§ Material for this exercise
# # #

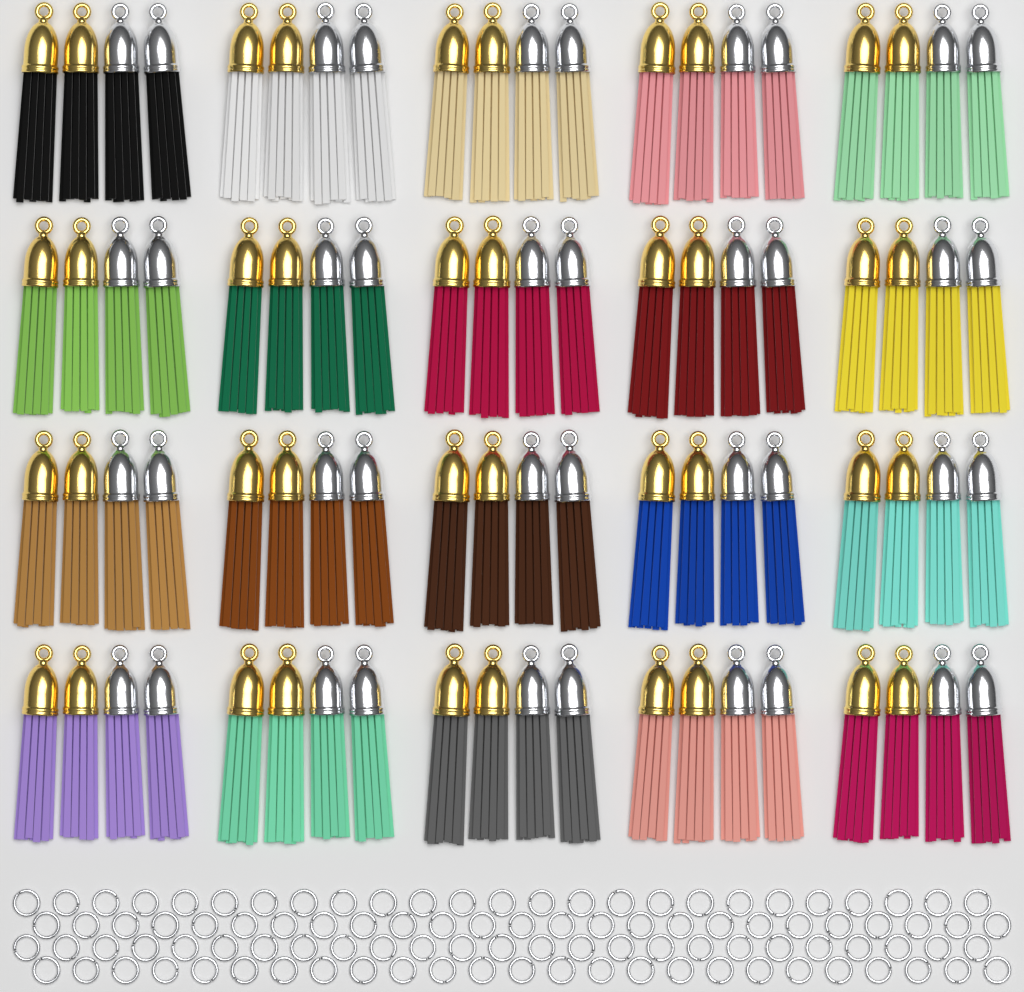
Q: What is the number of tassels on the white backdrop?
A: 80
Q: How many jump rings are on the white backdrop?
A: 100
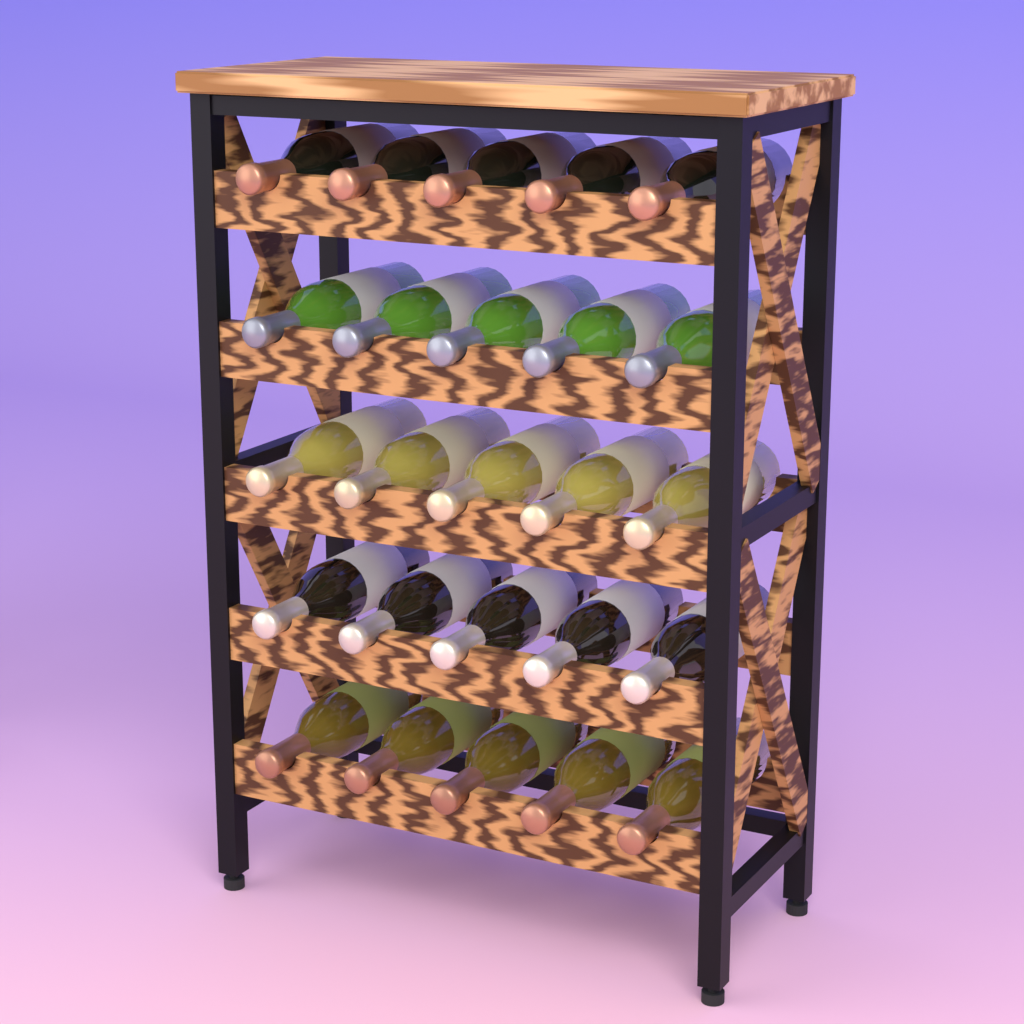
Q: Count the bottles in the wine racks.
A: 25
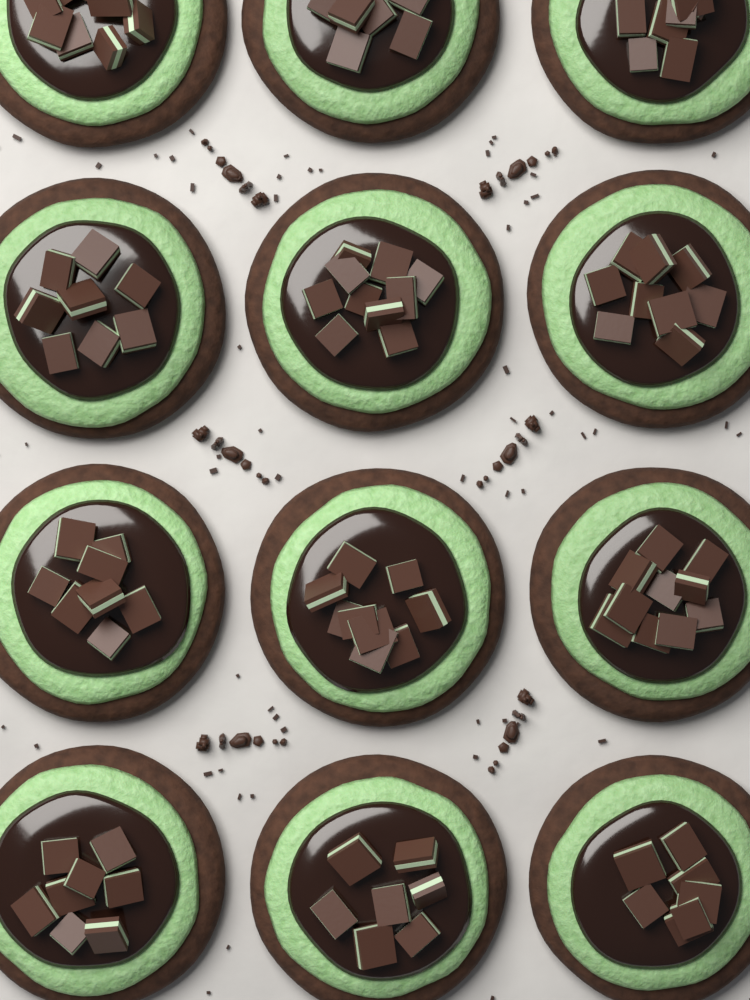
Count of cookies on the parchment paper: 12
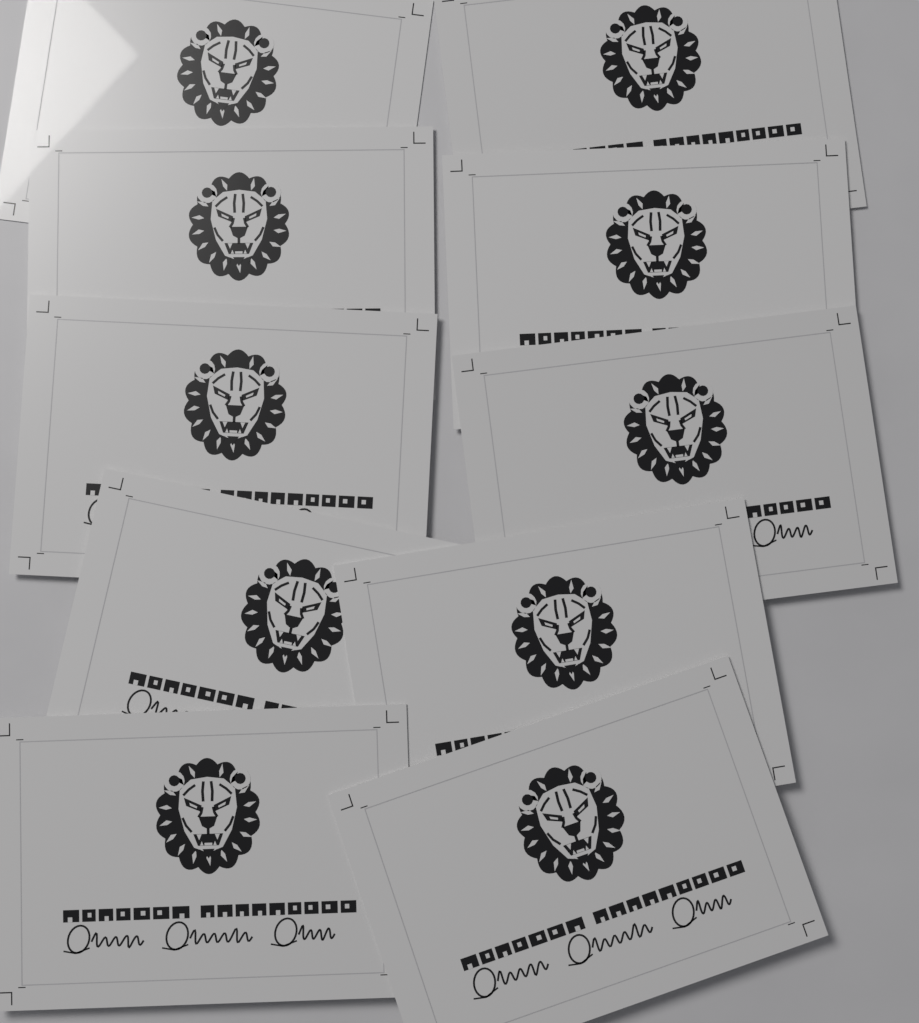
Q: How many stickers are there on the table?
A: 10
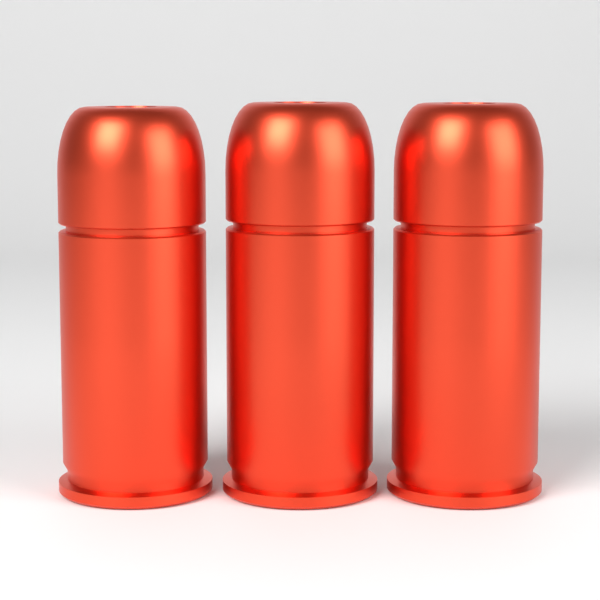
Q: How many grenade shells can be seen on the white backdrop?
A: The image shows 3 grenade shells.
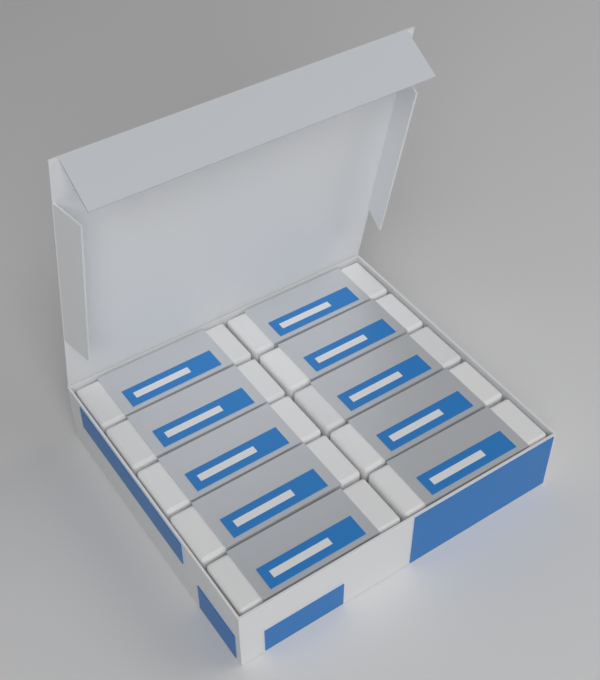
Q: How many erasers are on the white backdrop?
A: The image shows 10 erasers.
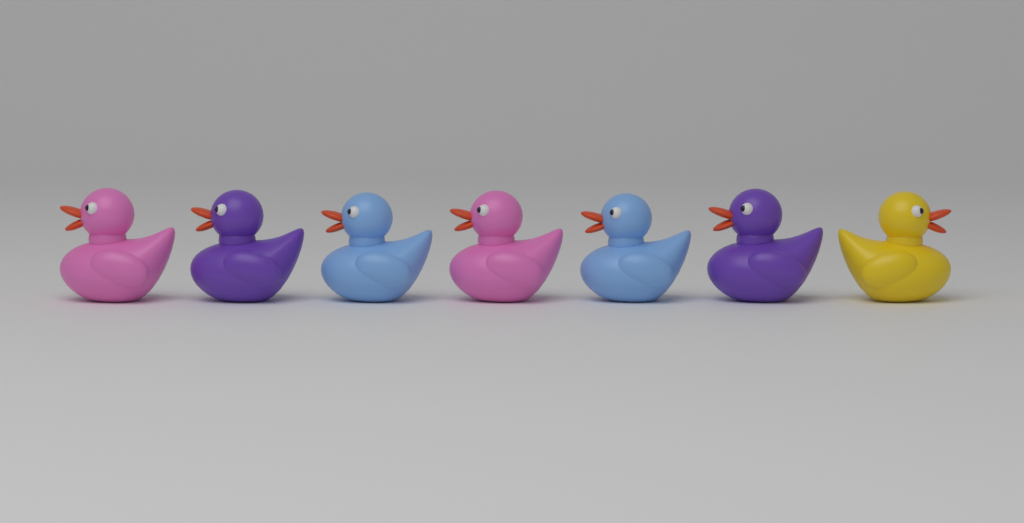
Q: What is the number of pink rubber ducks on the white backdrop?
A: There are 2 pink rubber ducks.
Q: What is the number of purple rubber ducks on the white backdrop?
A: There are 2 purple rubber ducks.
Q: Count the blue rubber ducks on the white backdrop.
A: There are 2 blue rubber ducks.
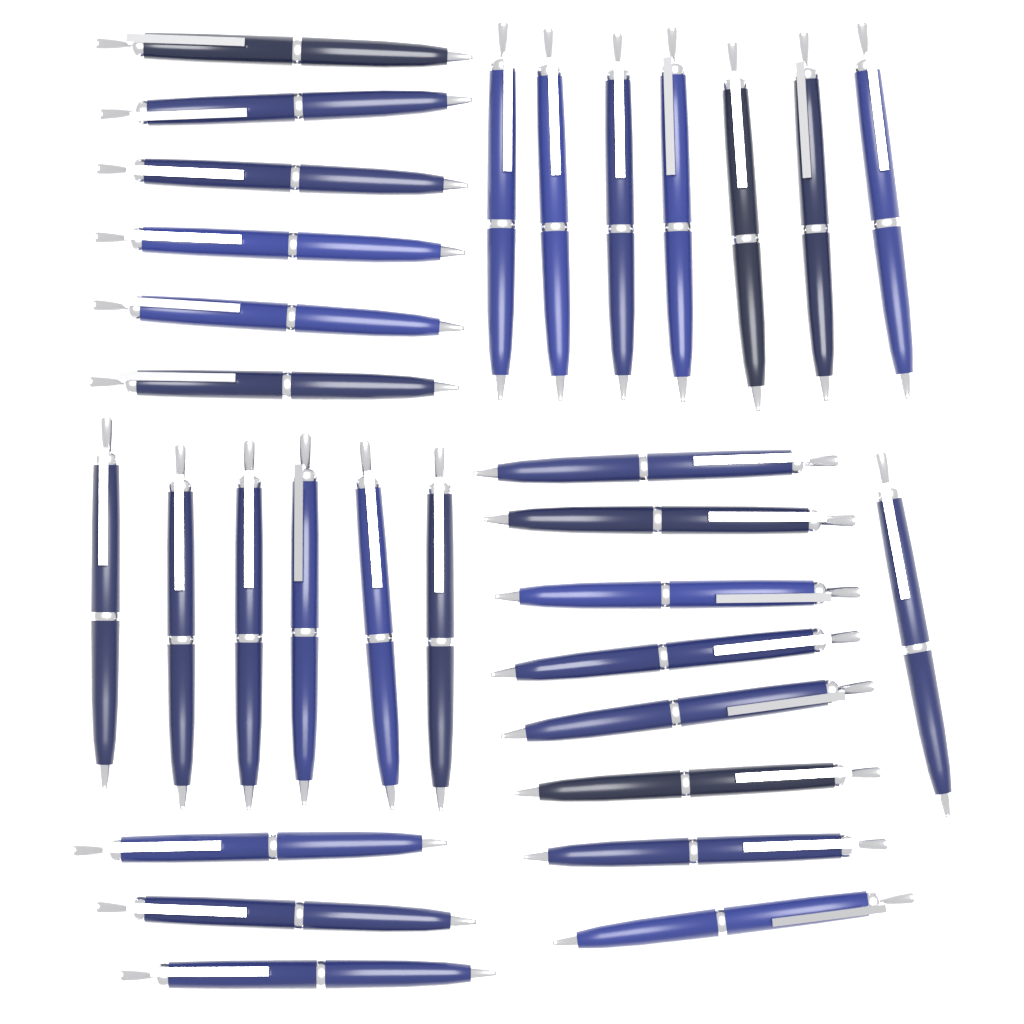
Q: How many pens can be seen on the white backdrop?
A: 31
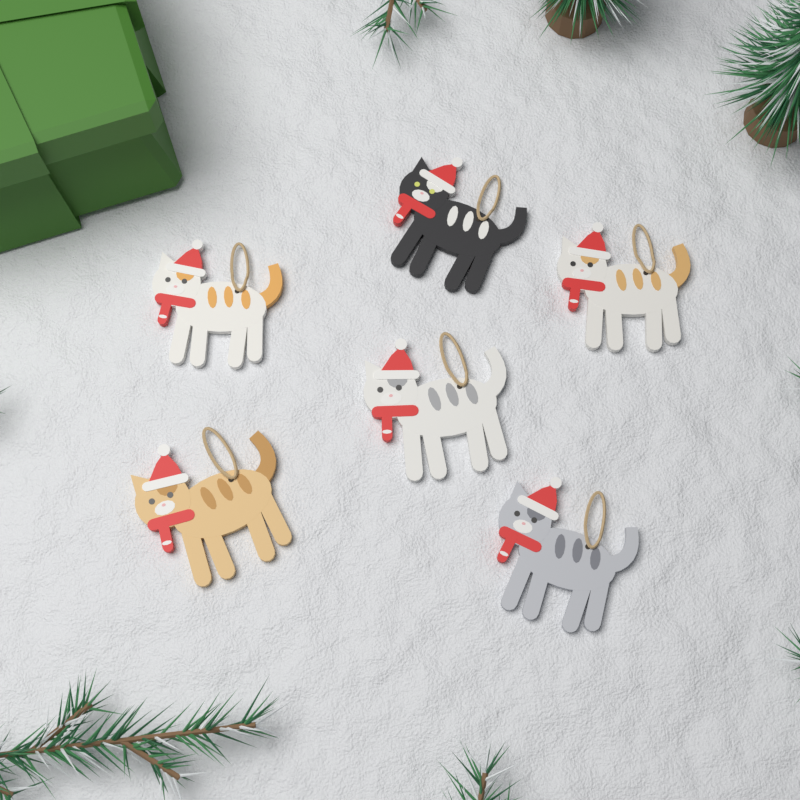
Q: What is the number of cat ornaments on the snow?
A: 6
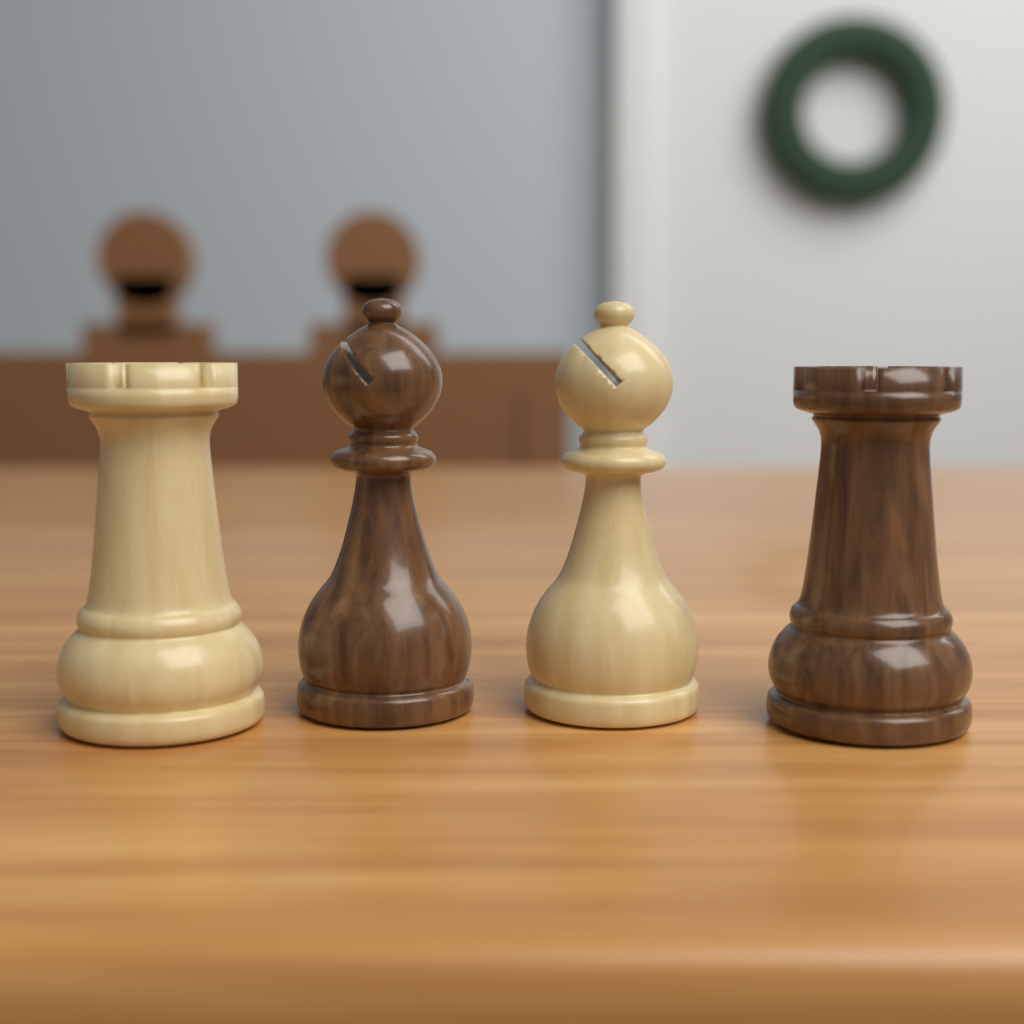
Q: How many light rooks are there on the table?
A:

# # #

Put every line above into a Markdown table with the columns "No." and "Line," leaving out blank lines and the pictures.

§ Written response
| No. | Line |
|---|---|
| 1 | Q: What is the number of tassels on the white backdrop? |
| 2 | A: 80 |
| 3 | Q: How many jump rings are on the white backdrop? |
| 4 | A: 100 |
| 5 | Q: Count the bottles in the wine racks. |
| 6 | A: 25 |
| 7 | Count of cookies on the parchment paper: 12 |
| 8 | Q: How many stickers are there on the table? |
| 9 | A: 10 |
| 10 | Q: How many grenade shells can be seen on the white backdrop? |
| 11 | A: The image shows 3 grenade shells. |
| 12 | Q: How many erasers are on the white backdrop? |
| 13 | A: The image shows 10 erasers. |
| 14 | Q: What is the number of pink rubber ducks on the white backdrop? |
| 15 | A: There are 2 pink rubber ducks. |
| 16 | Q: What is the number of purple rubber ducks on the white backdrop? |
| 17 | A: There are 2 purple rubber ducks. |
| 18 | Q: Count the blue rubber ducks on the white backdrop. |
| 19 | A: There are 2 blue rubber ducks. |
| 20 | Q: How many pens can be seen on the white backdrop? |
| 21 | A: 31 |
| 22 | Q: What is the number of cat ornaments on the snow? |
| 23 | A: 6 |
| 24 | Q: How many light rooks are there on the table? |
| 25 | A: |